The sole exemption to the ban would apply to “dedicated racing channels and programming”.

The report said sporting codes and media that receive gambling sponsorships and advertising were “largely in lockstep” with gambling companies in “grooming children” to gamble and resisting reform.

“Online gambling has been deliberately and strategically marketed alongside sport, which has normalised it as a fun, harmless, and sociable activity that is part of a favourite pastime,” Murphy wrote.

“Gambling advertising is grooming children and young people to gamble and encourages riskier behaviour. The torrent of advertising is inescapable. It is manipulating an impressionable and vulnerable audience to gamble online.”

Corporate bookmaker lobby group Responsible Wagering Australia (RWA) said in a statement on Wednesday that the government should take a “balanced approach” and ignore the report’s call for a full advertising ban, describing it as a “step too far”.

CEO Kai Cantwell said the industry had acknowledged the need to reduce advertising volume, but that “blanket bans — even in a phased roll out — are short-sighted, ineffective and are not the answer”.

The committee report also recommends that a single federal minister oversee the sector and that a national regulator be formed to police it, with the Australian Communications and Media Authority (ACMA) to be upgraded from the “narrow” regulatory role it now plays to one of enforcement.

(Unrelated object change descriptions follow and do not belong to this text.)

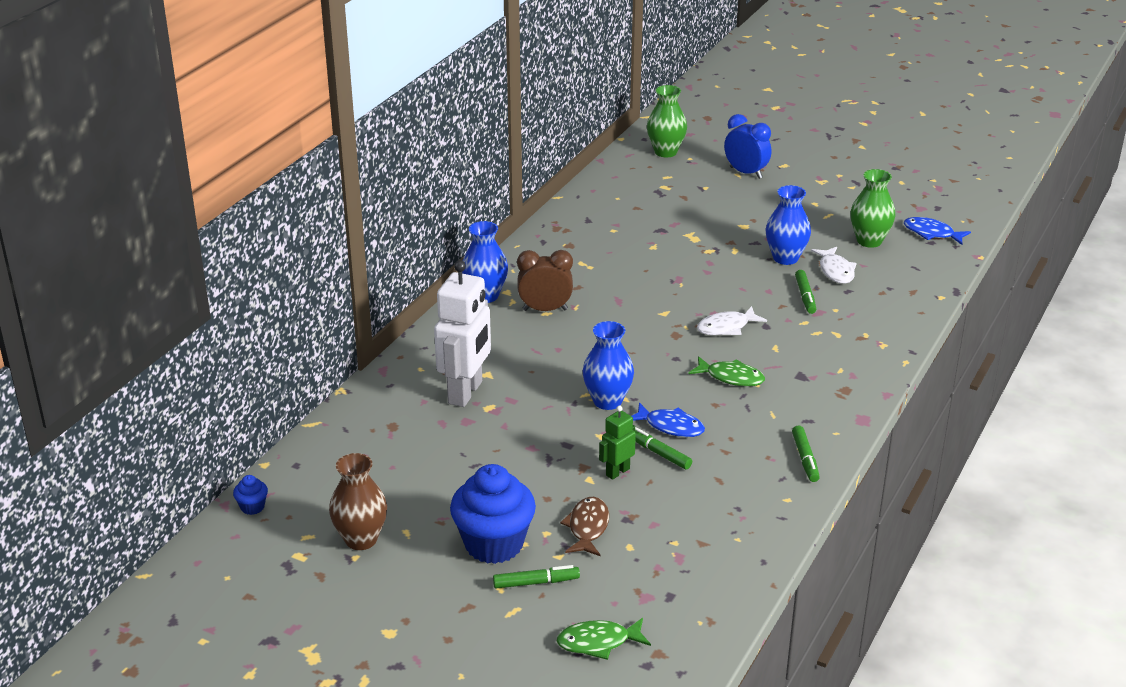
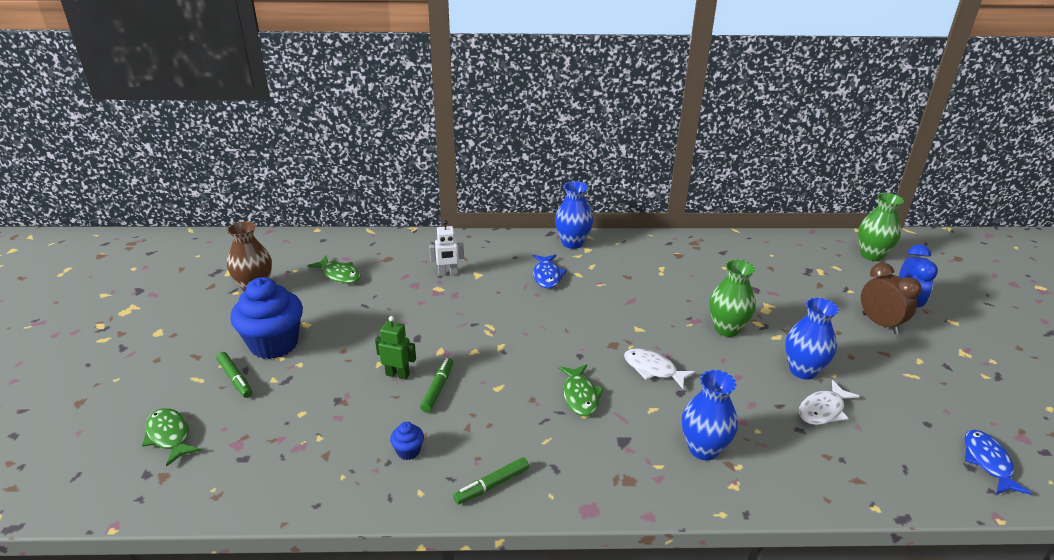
camera: 60 degrees right, 0 degrees up
(252, 507) = (271, 240): blue cupcake -> blue cupcake (408, 451)
(393, 469) = (339, 275): none -> green fish
(466, 393) = (448, 273): white robot -> white robot, size x0.50
(545, 309) = (582, 272): brown clock -> brown clock (880, 323)
(587, 527) = (315, 382): brown fish -> none
(607, 401) = (488, 339): blue vase -> blue vase (703, 449)
(670, 426) = (480, 383): blue fish -> blue fish (547, 276)
(805, 296) = (755, 402): green marker -> none
(869, 241) = (906, 418): green vase -> green vase (727, 329)

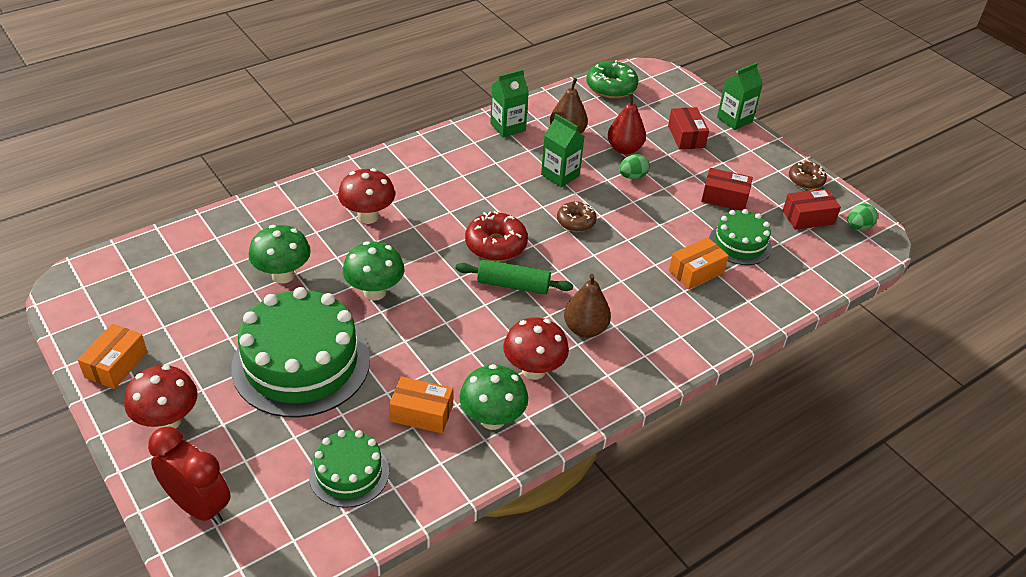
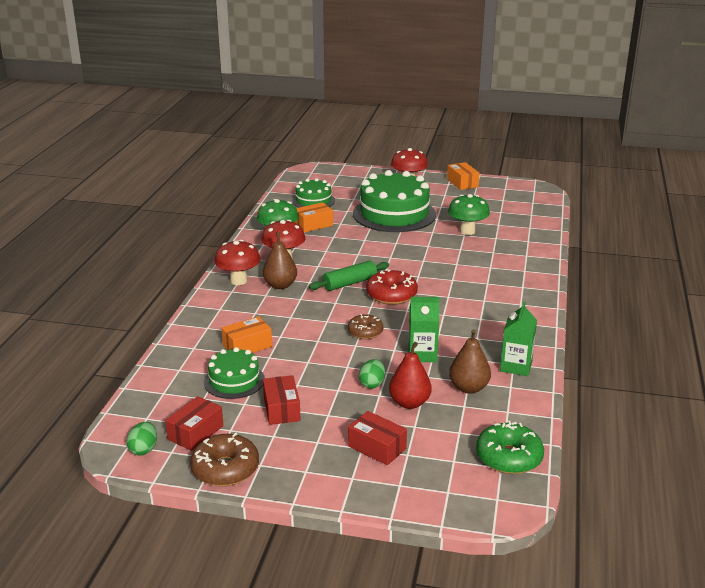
camera: 140 degrees right, 15 degrees down
(198, 506) = (352, 174): red clock -> none
(368, 217) = (484, 270): red mushroom -> red mushroom (238, 281)
(375, 292) = (413, 247): green mushroom -> none
(696, 272) = (247, 346): orange box -> orange box turned 45 degrees clockwise
(724, 198) = (281, 409): red box -> red box turned 75 degrees counterclockwise
(734, 120) = (356, 497): green carton -> none
(806, 180) = (225, 469): brown donut -> brown donut, size x1.53

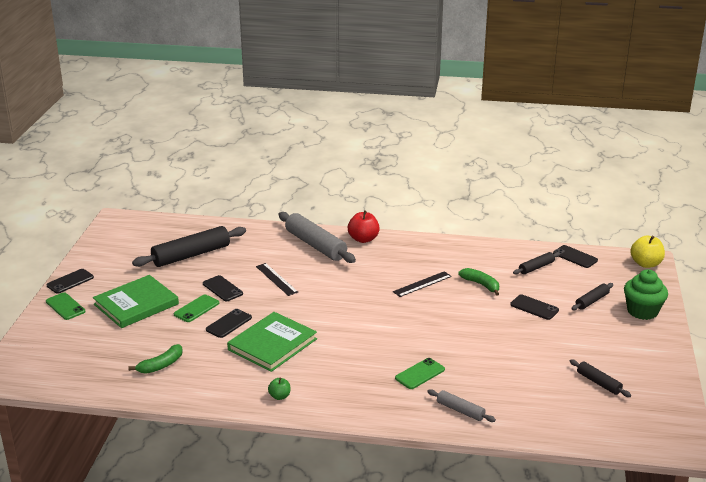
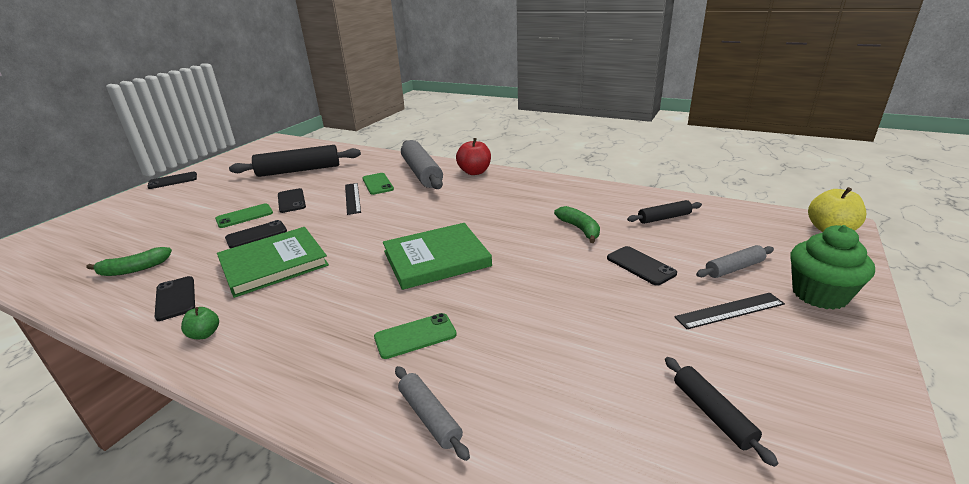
camera: 20 degrees right, 0 degrees up
(65, 306) = (138, 200): green phone -> green phone (377, 184)
(136, 304) = (197, 205): green book -> green book (436, 259)
(422, 284) = (506, 220): black ruler -> black ruler (729, 310)
(575, 257) = (723, 212): black phone -> black phone (175, 298)
(592, 301) = (734, 268): black rolling pin -> grey rolling pin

The new regulator would have the “sole purpose of reducing harm and [have] responsibility for all licensing and regulation”, it said, notwithstanding potential overlap or conflict with state government regulators.

"There is too much potential for the gambling industry to be involved in the development of gambling regulation and policy in Australia," the report says.

"Australia’s licensed [operators] have been successful in framing the issue of gambling harm around personal responsibility while diminishing industry and government responsibility."

Other possible reforms point to new costs for the online industry in addition to the purging of the advertising space.

Corporate bookmakers would be levied to fund a new set of “national strategy harm introduction measures”, extending from the current National Consumer Protection Framework, as well as funding additional regulatory functions.

The public health measures would include prevention, early intervention and treatment for harmed gamblers, complementing an aggressive new public education campaign on gambling harm and boosting funds for gambling research.

Other recommendations include:

  • Possible minimum bet limits.
  • A ban on all commissions to staff or third parties for customer account referrals.
  • Disclosure of all player data to the regulator and “approved researchers”.
  • A technical strategy to block offshore websites “quickly and more effectively” than the ACMA now provides.
  • A protocol for blocking payment transactions in conjunction with financial service providers, as well as introducing gambling consumer protection standards for those institutions.
  • Tougher sanctions for foreign and domestic individuals and companies that flout Australian law.
  • Making customer duty of care an active legal responsibility.
  • Possible imposition of a “standard behavioural algorithm” on operators to reduce online gambling harm.
  • A national database for gambling harm and suicide.
  • Improved communication with foreign officials on combatting illegal online gambling.

Finally, the report recommends legal clarity for, and tighter regulation of, loot boxes in interactive gaming, including consistent age classification for online products and possible imposition of spending controls and transparent odds data for individual items.

Public and activist anger, the progressive weakening of the Australian gambling lobby’s influence after years of government probes, scandal and disgrace for the land-based sector, and the accelerating prosecution of online gambling advertising breaches at state and federal levels, have left the industry highly vulnerable to the report’s consensus call for reform across the board.

Two bills on gambling advertising have already been tabled by non-government lawmakers, with one backing a complete ban, although these are likely to be superseded by a comprehensive government bill.

The Labor government will consider the report before releasing an in-principle list of responses to the recommendations.